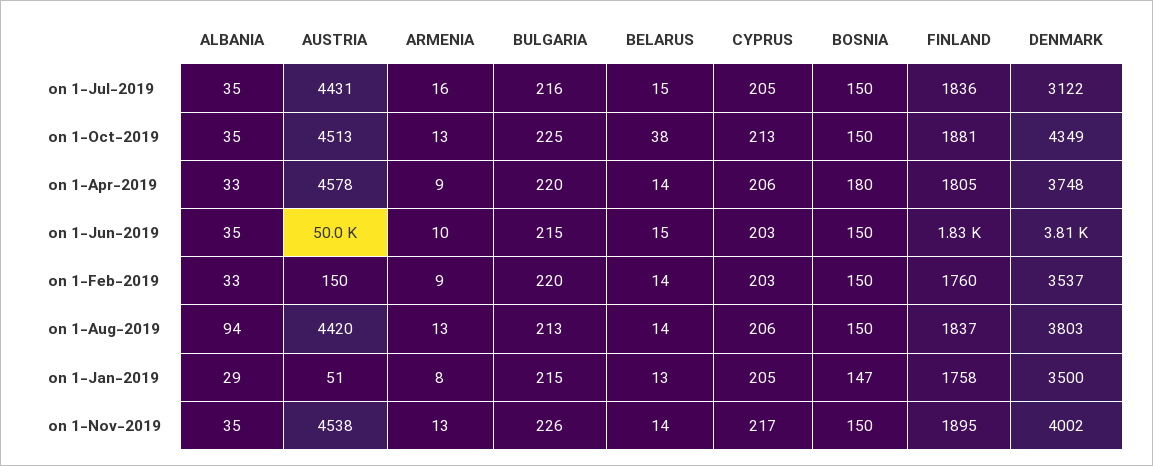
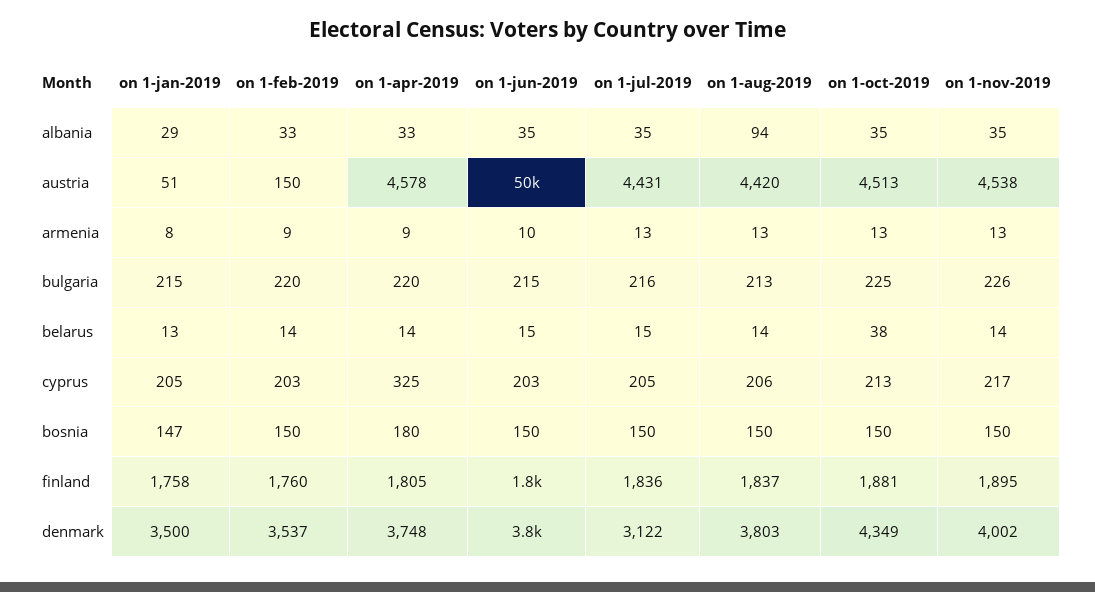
  {
    "ALBANIA": {
      "on 1-Jul-2019": 35,
      "on 1-Oct-2019": 35,
      "on 1-Apr-2019": 33,
      "on 1-Jun-2019": 35,
      "on 1-Feb-2019": 33,
      "on 1-Aug-2019": 94,
      "on 1-Jan-2019": 29,
      "on 1-Nov-2019": 35
    },
    "AUSTRIA": {
      "on 1-Jul-2019": 4431,
      "on 1-Oct-2019": 4513,
      "on 1-Apr-2019": 4578,
      "on 1-Jun-2019": 50000,
      "on 1-Feb-2019": 150,
      "on 1-Aug-2019": 4420,
      "on 1-Jan-2019": 51,
      "on 1-Nov-2019": 4538
    },
    "ARMENIA": {
-     "on 1-Jul-2019": 16,
+     "on 1-Jul-2019": 13,
      "on 1-Oct-2019": 13,
      "on 1-Apr-2019": 9,
      "on 1-Jun-2019": 10,
      "on 1-Feb-2019": 9,
      "on 1-Aug-2019": 13,
      "on 1-Jan-2019": 8,
      "on 1-Nov-2019": 13
    },
    "BULGARIA": {
      "on 1-Jul-2019": 216,
      "on 1-Oct-2019": 225,
      "on 1-Apr-2019": 220,
      "on 1-Jun-2019": 215,
      "on 1-Feb-2019": 220,
      "on 1-Aug-2019": 213,
      "on 1-Jan-2019": 215,
      "on 1-Nov-2019": 226
    },
    "BELARUS": {
      "on 1-Jul-2019": 15,
      "on 1-Oct-2019": 38,
      "on 1-Apr-2019": 14,
      "on 1-Jun-2019": 15,
      "on 1-Feb-2019": 14,
      "on 1-Aug-2019": 14,
      "on 1-Jan-2019": 13,
      "on 1-Nov-2019": 14
    },
    "CYPRUS": {
      "on 1-Jul-2019": 205,
      "on 1-Oct-2019": 213,
-     "on 1-Apr-2019": 206,
+     "on 1-Apr-2019": 325,
      "on 1-Jun-2019": 203,
      "on 1-Feb-2019": 203,
      "on 1-Aug-2019": 206,
      "on 1-Jan-2019": 205,
      "on 1-Nov-2019": 217
    },
    "BOSNIA": {
      "on 1-Jul-2019": 150,
      "on 1-Oct-2019": 150,
      "on 1-Apr-2019": 180,
      "on 1-Jun-2019": 150,
      "on 1-Feb-2019": 150,
      "on 1-Aug-2019": 150,
      "on 1-Jan-2019": 147,
      "on 1-Nov-2019": 150
    },
    "FINLAND": {
      "on 1-Jul-2019": 1836,
      "on 1-Oct-2019": 1881,
      "on 1-Apr-2019": 1805,
      "on 1-Jun-2019": 1830,
      "on 1-Feb-2019": 1760,
      "on 1-Aug-2019": 1837,
      "on 1-Jan-2019": 1758,
      "on 1-Nov-2019": 1895
    },
    "DENMARK": {
      "on 1-Jul-2019": 3122,
      "on 1-Oct-2019": 4349,
      "on 1-Apr-2019": 3748,
      "on 1-Jun-2019": 3810,
      "on 1-Feb-2019": 3537,
      "on 1-Aug-2019": 3803,
      "on 1-Jan-2019": 3500,
      "on 1-Nov-2019": 4002
    }
  }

************

- _Work to be completed_:
Set down all of the entries exactly as they appear, but keep the images out.

- _Answer_:
  {
    "ALBANIA": {
      "on 1-Jul-2019": 35,
      "on 1-Oct-2019": 35,
      "on 1-Apr-2019": 33,
      "on 1-Jun-2019": 35,
      "on 1-Feb-2019": 33,
      "on 1-Aug-2019": 94,
      "on 1-Jan-2019": 29,
      "on 1-Nov-2019": 35
    },
    "AUSTRIA": {
      "on 1-Jul-2019": 4431,
      "on 1-Oct-2019": 4513,
      "on 1-Apr-2019": 4578,
      "on 1-Jun-2019": 50000,
      "on 1-Feb-2019": 150,
      "on 1-Aug-2019": 4420,
      "on 1-Jan-2019": 51,
      "on 1-Nov-2019": 4538
    },
    "ARMENIA": {
-     "on 1-Jul-2019": 16,
+     "on 1-Jul-2019": 13,
      "on 1-Oct-2019": 13,
      "on 1-Apr-2019": 9,
      "on 1-Jun-2019": 10,
      "on 1-Feb-2019": 9,
      "on 1-Aug-2019": 13,
      "on 1-Jan-2019": 8,
      "on 1-Nov-2019": 13
    },
    "BULGARIA": {
      "on 1-Jul-2019": 216,
      "on 1-Oct-2019": 225,
      "on 1-Apr-2019": 220,
      "on 1-Jun-2019": 215,
      "on 1-Feb-2019": 220,
      "on 1-Aug-2019": 213,
      "on 1-Jan-2019": 215,
      "on 1-Nov-2019": 226
    },
    "BELARUS": {
      "on 1-Jul-2019": 15,
      "on 1-Oct-2019": 38,
      "on 1-Apr-2019": 14,
      "on 1-Jun-2019": 15,
      "on 1-Feb-2019": 14,
      "on 1-Aug-2019": 14,
      "on 1-Jan-2019": 13,
      "on 1-Nov-2019": 14
    },
    "CYPRUS": {
      "on 1-Jul-2019": 205,
      "on 1-Oct-2019": 213,
-     "on 1-Apr-2019": 206,
+     "on 1-Apr-2019": 325,
      "on 1-Jun-2019": 203,
      "on 1-Feb-2019": 203,
      "on 1-Aug-2019": 206,
      "on 1-Jan-2019": 205,
      "on 1-Nov-2019": 217
    },
    "BOSNIA": {
      "on 1-Jul-2019": 150,
      "on 1-Oct-2019": 150,
      "on 1-Apr-2019": 180,
      "on 1-Jun-2019": 150,
      "on 1-Feb-2019": 150,
      "on 1-Aug-2019": 150,
      "on 1-Jan-2019": 147,
      "on 1-Nov-2019": 150
    },
    "FINLAND": {
      "on 1-Jul-2019": 1836,
      "on 1-Oct-2019": 1881,
      "on 1-Apr-2019": 1805,
      "on 1-Jun-2019": 1830,
      "on 1-Feb-2019": 1760,
      "on 1-Aug-2019": 1837,
      "on 1-Jan-2019": 1758,
      "on 1-Nov-2019": 1895
    },
    "DENMARK": {
      "on 1-Jul-2019": 3122,
      "on 1-Oct-2019": 4349,
      "on 1-Apr-2019": 3748,
      "on 1-Jun-2019": 3810,
      "on 1-Feb-2019": 3537,
      "on 1-Aug-2019": 3803,
      "on 1-Jan-2019": 3500,
      "on 1-Nov-2019": 4002
    }
  }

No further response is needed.